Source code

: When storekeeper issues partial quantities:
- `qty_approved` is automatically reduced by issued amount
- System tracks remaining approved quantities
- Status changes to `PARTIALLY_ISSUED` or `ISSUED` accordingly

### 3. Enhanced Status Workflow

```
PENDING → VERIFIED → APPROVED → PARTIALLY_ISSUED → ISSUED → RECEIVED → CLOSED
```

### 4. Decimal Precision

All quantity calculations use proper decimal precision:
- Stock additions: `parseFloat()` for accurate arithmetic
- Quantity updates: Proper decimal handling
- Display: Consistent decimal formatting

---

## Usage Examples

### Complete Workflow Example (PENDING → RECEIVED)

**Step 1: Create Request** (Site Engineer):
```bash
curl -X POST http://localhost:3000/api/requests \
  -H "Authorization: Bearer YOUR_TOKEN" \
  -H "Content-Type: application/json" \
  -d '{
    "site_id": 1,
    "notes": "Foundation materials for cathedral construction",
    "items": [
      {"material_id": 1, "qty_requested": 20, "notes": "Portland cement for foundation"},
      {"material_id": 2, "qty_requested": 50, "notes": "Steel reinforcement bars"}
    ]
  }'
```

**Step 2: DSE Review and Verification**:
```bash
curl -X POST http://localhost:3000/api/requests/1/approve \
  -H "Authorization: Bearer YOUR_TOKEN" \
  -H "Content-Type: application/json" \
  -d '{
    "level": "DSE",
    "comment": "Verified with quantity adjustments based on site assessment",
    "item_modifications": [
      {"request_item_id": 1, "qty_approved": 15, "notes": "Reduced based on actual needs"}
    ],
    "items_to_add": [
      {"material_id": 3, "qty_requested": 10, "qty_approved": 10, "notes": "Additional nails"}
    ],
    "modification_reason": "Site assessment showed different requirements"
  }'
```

***

A complete, exact copy of the material above is the expected answer.

Source code

: When storekeeper issues partial quantities:
- `qty_approved` is automatically reduced by issued amount
- System tracks remaining approved quantities
- Status changes to `PARTIALLY_ISSUED` or `ISSUED` accordingly

### 3. Enhanced Status Workflow

```
PENDING → VERIFIED → APPROVED → PARTIALLY_ISSUED → ISSUED → RECEIVED → CLOSED
```

### 4. Decimal Precision

All quantity calculations use proper decimal precision:
- Stock additions: `parseFloat()` for accurate arithmetic
- Quantity updates: Proper decimal handling
- Display: Consistent decimal formatting

---

## Usage Examples

### Complete Workflow Example (PENDING → RECEIVED)

**Step 1: Create Request** (Site Engineer):
```bash
curl -X POST http://localhost:3000/api/requests \
  -H "Authorization: Bearer YOUR_TOKEN" \
  -H "Content-Type: application/json" \
  -d '{
    "site_id": 1,
    "notes": "Foundation materials for cathedral construction",
    "items": [
      {"material_id": 1, "qty_requested": 20, "notes": "Portland cement for foundation"},
      {"material_id": 2, "qty_requested": 50, "notes": "Steel reinforcement bars"}
    ]
  }'
```

**Step 2: DSE Review and Verification**:
```bash
curl -X POST http://localhost:3000/api/requests/1/approve \
  -H "Authorization: Bearer YOUR_TOKEN" \
  -H "Content-Type: application/json" \
  -d '{
    "level": "DSE",
    "comment": "Verified with quantity adjustments based on site assessment",
    "item_modifications": [
      {"request_item_id": 1, "qty_approved": 15, "notes": "Reduced based on actual needs"}
    ],
    "items_to_add": [
      {"material_id": 3, "qty_requested": 10, "qty_approved": 10, "notes": "Additional nails"}
    ],
    "modification_reason": "Site assessment showed different requirements"
  }'
```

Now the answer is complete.